Creches: Governo admite que a “maioria, senão a totalidade”, dos horários alargados são durante a semana

  • Cristina Oliveira da Silva
  • 24 Janeiro 2018

O ministro do Trabalho diz que normalmente a preocupação dos utilizadores de creches prende-se com o prolongamento de horário de segunda a sexta-feira.

O ministro do Trabalho salientou esta quarta-feira que a legislação permite que as creches funcionem com horários alargados adaptados às necessidades dos trabalhadores mas admitiu que não tem conhecimento de unidades que funcionem atualmente ao sábado. Na maior parte dos casos, notou Vieira da Silva, o que está em causa são horários alargados durante os dias de semana.

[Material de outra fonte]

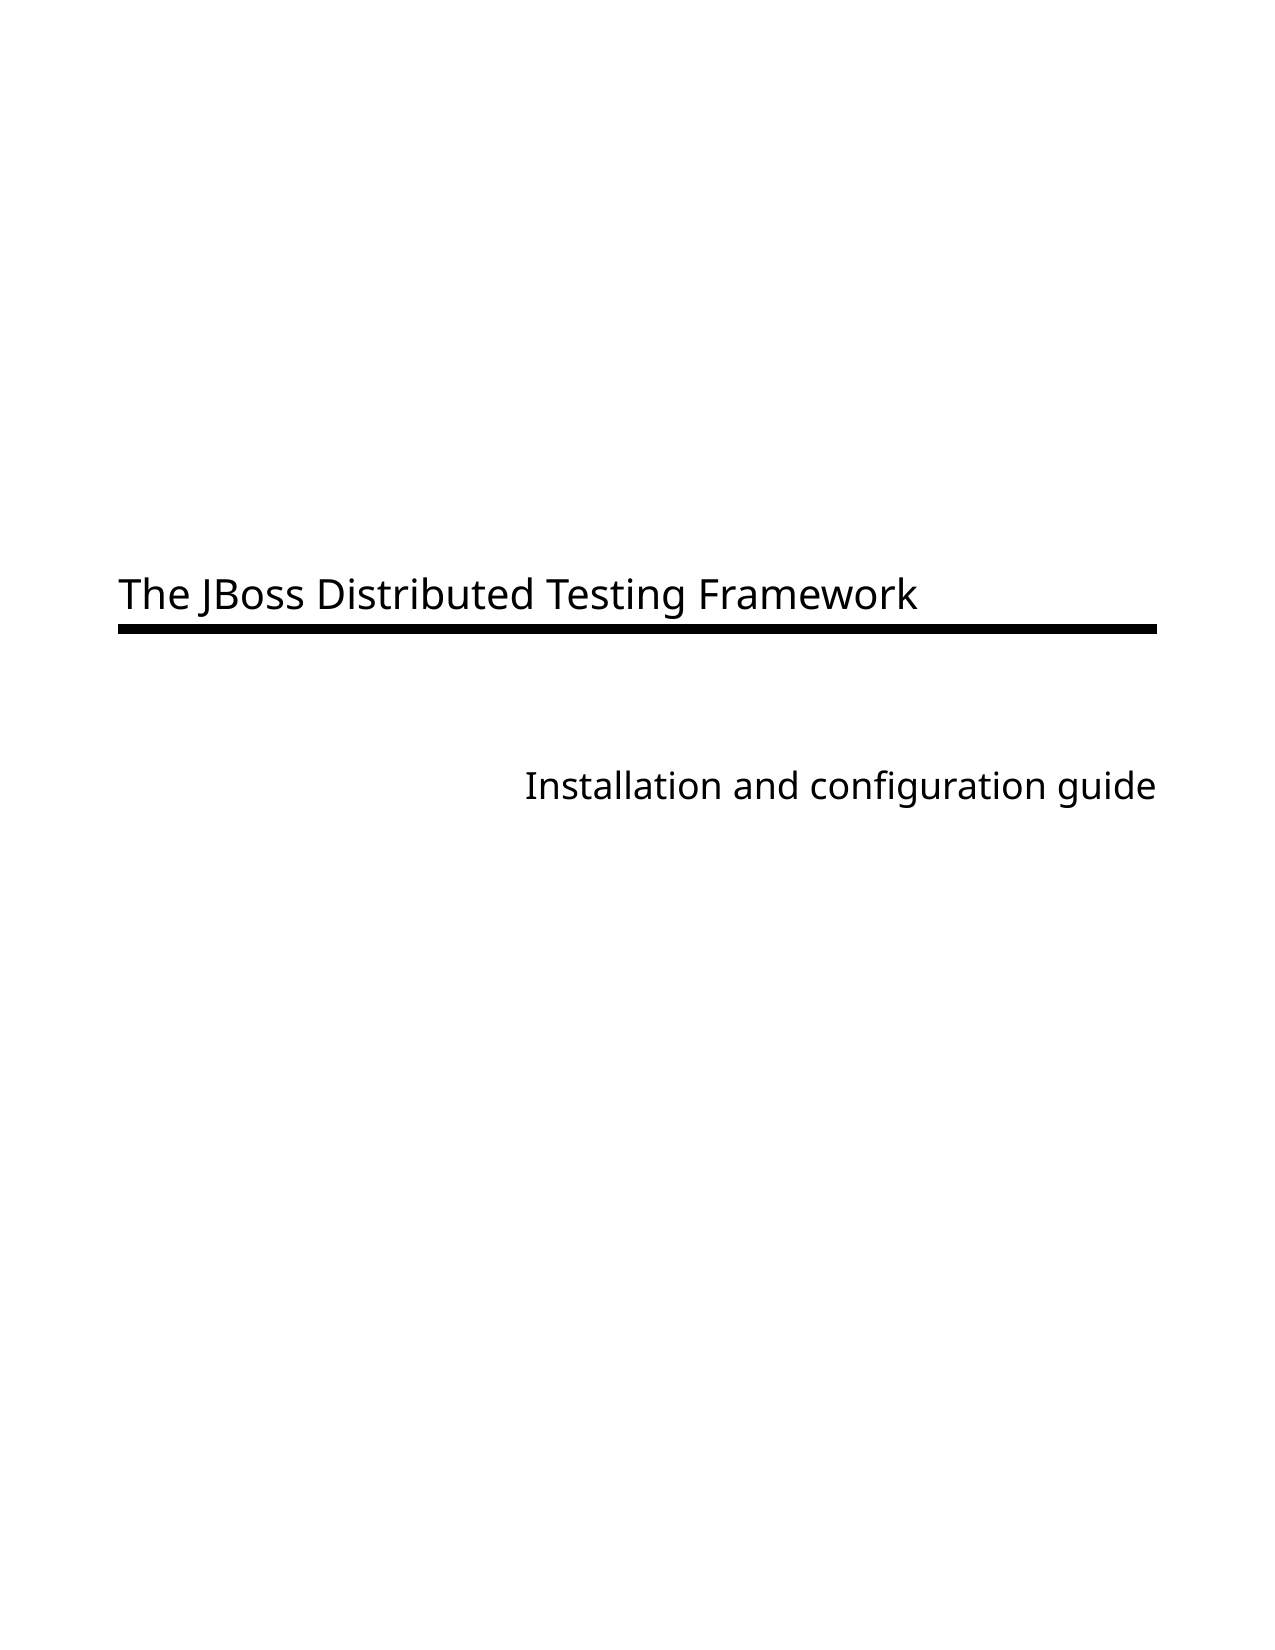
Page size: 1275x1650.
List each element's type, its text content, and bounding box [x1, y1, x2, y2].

text Installation and configuration guide [118, 759, 1157, 810]
title The JBoss Distributed Testing Framework [118, 565, 1157, 624]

De acordo com dados do Executivo divulgados esta tarde, há 953 creches espalhadas pelo país que beneficiam do complemento ao horário alargado. E quantas destas já abrem portas ao sábado, uma solução equacionada para a Autoeuropa? Questionado no final da reunião de concertação social, o ministro do Trabalho começou por indicar que não pode “responder concretamente”, mas salientou que “normalmente não é essa a preocupação” por parte dos utilizadores dessas instalações — “é mais o prolongamento do horário que acontece” de segunda a sexta-feira, e “por vezes até à meia-noite ou mais que isso”, notou Vieira da Silva.

Perante a insistência no assunto, o governante frisou: “conheço várias [creches] e há centenas delas que têm horários alargados mas creio que a maioria, senão a totalidade, são horários durante os dias de semana”.

O ministro explicou que “quando há número suficiente de trabalhadores que têm essa necessidade”, a instituição pode fazer esse alargamento de funcionamento ao sábado. “Não tenho conhecimento de nenhuma situação mas tenho conhecimento, volto a dizer, de instituições que trabalham até à meia-noite”, vincou.

Portanto, desde que haja “vontade” e seja “identificada essa necessidade”, este tipo de ajustamento é sempre possível, realçou Vieira da Silva. No caso concreto da Autoeuropa, e dado o elevado número de trabalhadores, “é provável que se gere ali uma massa crítica suficientemente significativa que venha a solicitar este tipo de resposta”, continuou. O ministro notou ainda que em causa estão serviços comparticipados mas também pagos pelos beneficiários, em função dos rendimentos.

ACT “tem que melhorar o seu desempenho”

A reunião de concertação social serviu para discutir o Livro Verde das Relações Laborais, com dados atualizados entretanto, e o Governo promete medidas para combater a segmentação do mercado de trabalho nas próximas reuniões. No entanto, não se compromete com datas de entrada em vigor.

O ajustamento da TSU em função do tipo de contrato é uma das medidas na mesa, mas há outras. De acordo com Vieira da Silva, o “Governo não tem intenção de acabar com a possibilidade da contratação a termo”, mas “tem de haver um esforço coletivo” de “reduzir a dimensão que é excessiva” da contratação a prazo — no setor privado, este tipo de vínculo abrange mais de 30% dos trabalhadores, disse.

Neste sentido, a UGT salientou que “a exceção passou a ser regra”. O líder da central sindical, Carlos Silva, realçou, por um lado, que “um Governo que queira também afrontar de forma desabrida as empresas acaba por espantar investimento” mas, por outro, “é preciso fazer perceber que para se investir em Portugal há regras que têm de ser aplicadas”.

Da parte do patronato, o presidente da CIP – Confederação Empresarial de Portugal entende que não são necessárias alterações ao regime de contratação a prazo. “A maioria dos contratos são sem termo, seguramente é essa a tendência que vamos consolidar atendendo ao crescimento do emprego e à carência de mão-de-obra especializada que as empresas têm”, disse António Saraiva.

João Vieira Lopes, da Confederação do Comércio e Serviços de Portugal (CCP), também entende que a questão não é prioritária mas está disponível para discutir o tema. Por seu turno, Arménio Carlos, da CGTP, entende que se exigem, “mais do que nunca”, mudanças à lei laboral.

O líder da Inter, Arménio Carlos, deixou ainda um desafio: “constituir uma delegação” com Governo, confederações sindicais e patronais, para “visitar um conjunto de locais de trabalho”, começando por call-centers “para demonstrar que aquilo que devia ser trabalho temporário neste momento é trabalho permanente.”

Na sequência de críticas deixadas pela CGTP à Autoridade para as Condições do Trabalho (ACT), o ministro Vieira da Silva salientou que esta “é uma instituição que tem que melhorar o seu desempenho”. “Vamos investir em novas tecnologias para que haja cruzamento de dados” entre a Segurança Social, as Finanças e a ACT, acrescentou o governante, apontando depois para “um papel mais ativo quer do ponto de vista pedagógico”, quer de fiscalização.